Dataset items:
----

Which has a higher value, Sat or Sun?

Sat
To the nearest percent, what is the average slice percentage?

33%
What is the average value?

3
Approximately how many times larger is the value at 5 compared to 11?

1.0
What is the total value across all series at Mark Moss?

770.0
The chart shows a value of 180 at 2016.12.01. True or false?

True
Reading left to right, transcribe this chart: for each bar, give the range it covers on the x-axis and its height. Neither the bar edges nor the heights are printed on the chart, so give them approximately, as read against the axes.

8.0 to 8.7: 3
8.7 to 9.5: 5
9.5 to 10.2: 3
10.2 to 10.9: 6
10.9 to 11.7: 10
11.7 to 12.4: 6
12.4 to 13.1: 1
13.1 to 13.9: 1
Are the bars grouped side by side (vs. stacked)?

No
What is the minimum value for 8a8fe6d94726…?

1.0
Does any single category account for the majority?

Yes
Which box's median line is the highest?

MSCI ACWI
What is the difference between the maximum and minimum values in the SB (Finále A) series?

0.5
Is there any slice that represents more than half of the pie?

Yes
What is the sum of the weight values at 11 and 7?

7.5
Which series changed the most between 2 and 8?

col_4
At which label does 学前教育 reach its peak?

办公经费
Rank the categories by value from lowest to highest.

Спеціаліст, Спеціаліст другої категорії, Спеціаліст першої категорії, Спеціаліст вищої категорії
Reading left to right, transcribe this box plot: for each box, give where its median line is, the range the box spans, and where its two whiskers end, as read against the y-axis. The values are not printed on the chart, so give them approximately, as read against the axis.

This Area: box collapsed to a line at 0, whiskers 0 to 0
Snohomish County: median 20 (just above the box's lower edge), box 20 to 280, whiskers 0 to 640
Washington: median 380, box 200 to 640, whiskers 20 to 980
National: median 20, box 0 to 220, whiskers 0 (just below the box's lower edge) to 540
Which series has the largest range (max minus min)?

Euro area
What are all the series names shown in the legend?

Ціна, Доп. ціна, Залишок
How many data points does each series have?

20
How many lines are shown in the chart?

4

----

**THE PROBLEM**. Reproduce the items above word for word, from the very first one down through the line containing "What is the minimum value for 8a8fe6d94726…?".

**SOLUTION BELOW**.
Which has a higher value, Sat or Sun?

Sat
To the nearest percent, what is the average slice percentage?

33%
What is the average value?

3
Approximately how many times larger is the value at 5 compared to 11?

1.0
What is the total value across all series at Mark Moss?

770.0
The chart shows a value of 180 at 2016.12.01. True or false?

True
Reading left to right, transcribe this chart: for each bar, give the range it covers on the x-axis and its height. Neither the bar edges nor the heights are printed on the chart, so give them approximately, as read against the axes.

8.0 to 8.7: 3
8.7 to 9.5: 5
9.5 to 10.2: 3
10.2 to 10.9: 6
10.9 to 11.7: 10
11.7 to 12.4: 6
12.4 to 13.1: 1
13.1 to 13.9: 1
Are the bars grouped side by side (vs. stacked)?

No
What is the minimum value for 8a8fe6d94726…?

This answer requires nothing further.